▸ What you will do
Your output should consist solely of the lines from the one with "détérioration, ce qui" through the end of the records, reproduced exactly, both ends included.

** Data to process follows **

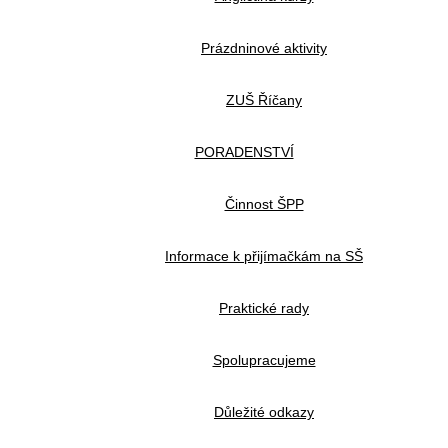
Prázdninové aktivity
ZUŠ Říčany
PORADENSTVÍ
Činnost ŠPP
Informace k přijímačkám na SŠ
Praktické rady
Spolupracujeme
Důležité odkazy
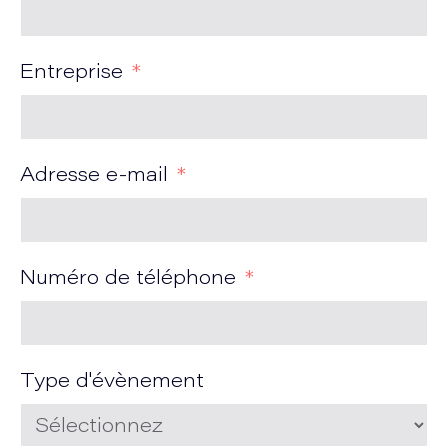
Entreprise
Adresse e-mail
Numéro de téléphone
Type d'évènement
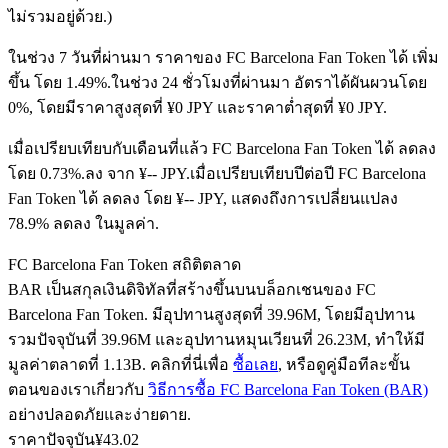
ไม่รวมอยู่ด้วย.)
ในช่วง 7 วันที่ผ่านมา ราคาของ FC Barcelona Fan Token ได้ เพิ่ม
ฟิวเจอร์ส USDC
ขึ้น โดย 1.49%.
ในช่วง 24 ชั่วโมงที่ผ่านมา อัตราได้ผันผวนโดย
0%, โดยมีราคาสูงสุดที่ ¥0 JPY และราคาต่ำสุดที่ ¥0 JPY.
ฟิวเจอร์สที่ใช้ USDC เป็นหลักประกัน
เมื่อเปรียบเทียบกับเดือนที่แล้ว FC Barcelona Fan Token ได้ ลดลง
โดย 0.73%.ลง จาก ¥-- JPY.
เมื่อเปรียบเทียบปีต่อปี FC Barcelona
Fan Token ได้ ลดลง โดย ¥-- JPY, แสดงถึงการเปลี่ยนแปลง
78.9% ลดลง ในมูลค่า.
FC Barcelona Fan Token สถิติตลาด
BAR เป็นสกุลเงินดิจิทัลที่สร้างขึ้นบนบล็อกเชนของ FC
Barcelona Fan Token. มีอุปทานสูงสุดที่ 39.96M, โดยมีอุปทาน
คัดลอกการซื้อขาย
รวมปัจจุบันที่ 39.96M และอุปทานหมุนเวียนที่ 26.23M, ทำให้มี
มูลค่าตลาดที่ 1.13B. คลิกที่นี่เพื่อ
ซื้อเลย
, หรือดูคู่มือทีละขั้น
เข้าร่วมกับเทรดเดอร์ชั้นนำ
ตอนของเราเกี่ยวกับ
วิธีการซื้อ FC Barcelona Fan Token (BAR)
อย่างปลอดภัยและง่ายดาย.
ราคาปัจจุบัน
¥
43.02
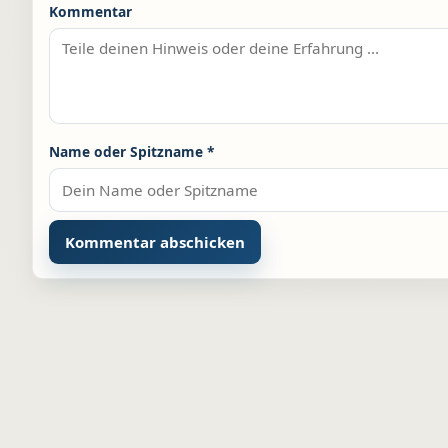
Kommentar
Name oder Spitzname
*
Alternative:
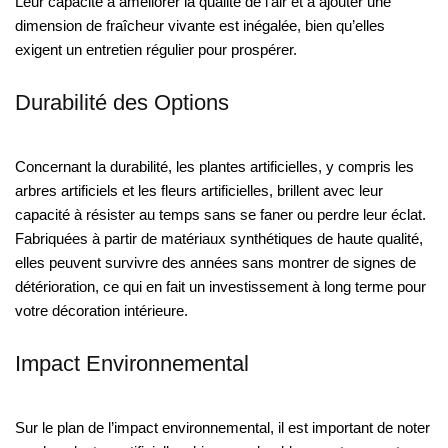
Leur capacité à améliorer la qualité de l’air et à ajouter une
dimension de fraîcheur vivante est inégalée, bien qu’elles
exigent un entretien régulier pour prospérer.
Durabilité des Options
Concernant la durabilité, les plantes artificielles, y compris les
arbres artificiels et les fleurs artificielles, brillent avec leur
capacité à résister au temps sans se faner ou perdre leur éclat.
Fabriquées à partir de matériaux synthétiques de haute qualité,
elles peuvent survivre des années sans montrer de signes de
détérioration, ce qui en fait un investissement à long terme pour
votre décoration intérieure.
Impact Environnemental
Sur le plan de l’impact environnemental, il est important de noter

** End of Data to process **

▸ Response area
détérioration, ce qui en fait un investissement à long terme pour
votre décoration intérieure.
Impact Environnemental
Sur le plan de l’impact environnemental, il est important de noter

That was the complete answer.